戦型観戦記(2017年王座戦第3局 羽生vs中村)
挑戦者中村六段の2連勝で迎えた2017年王座戦第3局の観戦記です。
王座戦は五番勝負なので中村六段はタイトル獲得まであと1勝。
カド番となった羽生王座の戦いぶりも注目です。
この二人の対戦では2013年の王座戦でも中村六段がタイトル獲得まであと1勝(第3局終了時点で中村六段の2勝1敗)となったのですが、最終的に羽生王座が防衛しています。
2017年10月3日に行われた第3局はどうなったのか?
戦型、仕掛け局面を中心に振り返ってみます。
角交換へ先手中村六段が誘導
第3局の先手は中村王座。
初手から10手目まで下記のように進行しました。
▲中村六段 | △羽生王座 |
---|---|
▲2六歩 | △8四歩 |
▲7六歩 | △8五歩 |
▲2五金 | △3二金 |
▲7七角 | △3四歩 |
▲7八銀 | △7七角成 |
(第1図までの指し手)
中村六段の9手目▲7八銀がちょっとした工夫。
後手が角交換を避けた場合に左美濃から速攻を仕掛けるのが狙い。
第1局で▲7七角▲8八銀▲7八金型の先手に対して後手の羽生王座は10手目で△4四歩として角交換を拒否する展開にしたことを踏まえての対策と思われます(第1局の詳細はこちら)。
【第1図】
この後、▲2九飛▲4八金、△8九飛△6八金型の先後同型で駒組みが進みます。
1、2局目に続き羽生王座が仕掛ける
第1局、第2局とも羽生王座が先に仕掛けていきましたが、第3局でも後手の羽生王座が38手目に△6五歩と仕掛けていきました(第2図)。
【第2図】
▲6五同歩△6五同桂▲6六銀△6四歩と進み、再び駒組みに。
50手目の△8六歩で再び羽生王座が仕掛けます。
寄せ合いを制して羽生王座が1勝目
飛車を見捨てて攻め込んだ羽生王座。

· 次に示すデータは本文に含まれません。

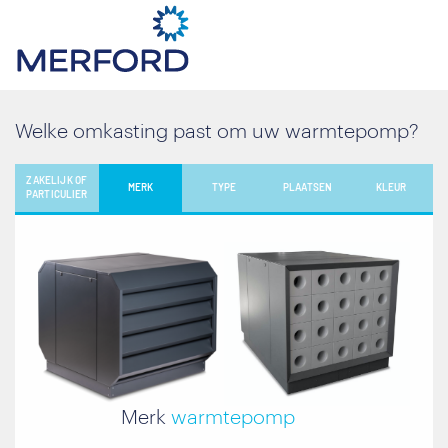
Welke omkasting past om uw warmtepomp?
ZAKELIJK OF
MERK
TYPE
PLAATSEN
KLEUR
PARTICULIER
Merk
warmtepomp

入玉も匂わせて粘る中村六段。という展開になり、その後は攻め合い、寄せあいに。
第1局では終盤でもたついた羽生王座ですが、本局ではしっかり寄せきって134手で勝利。対戦成績を1勝2敗としました。
【投了図】
投了図は先手玉が受けなしなのに対し、後手玉は詰みません。
次戦第4局は10月11日(水)、本局の8日後に行われます。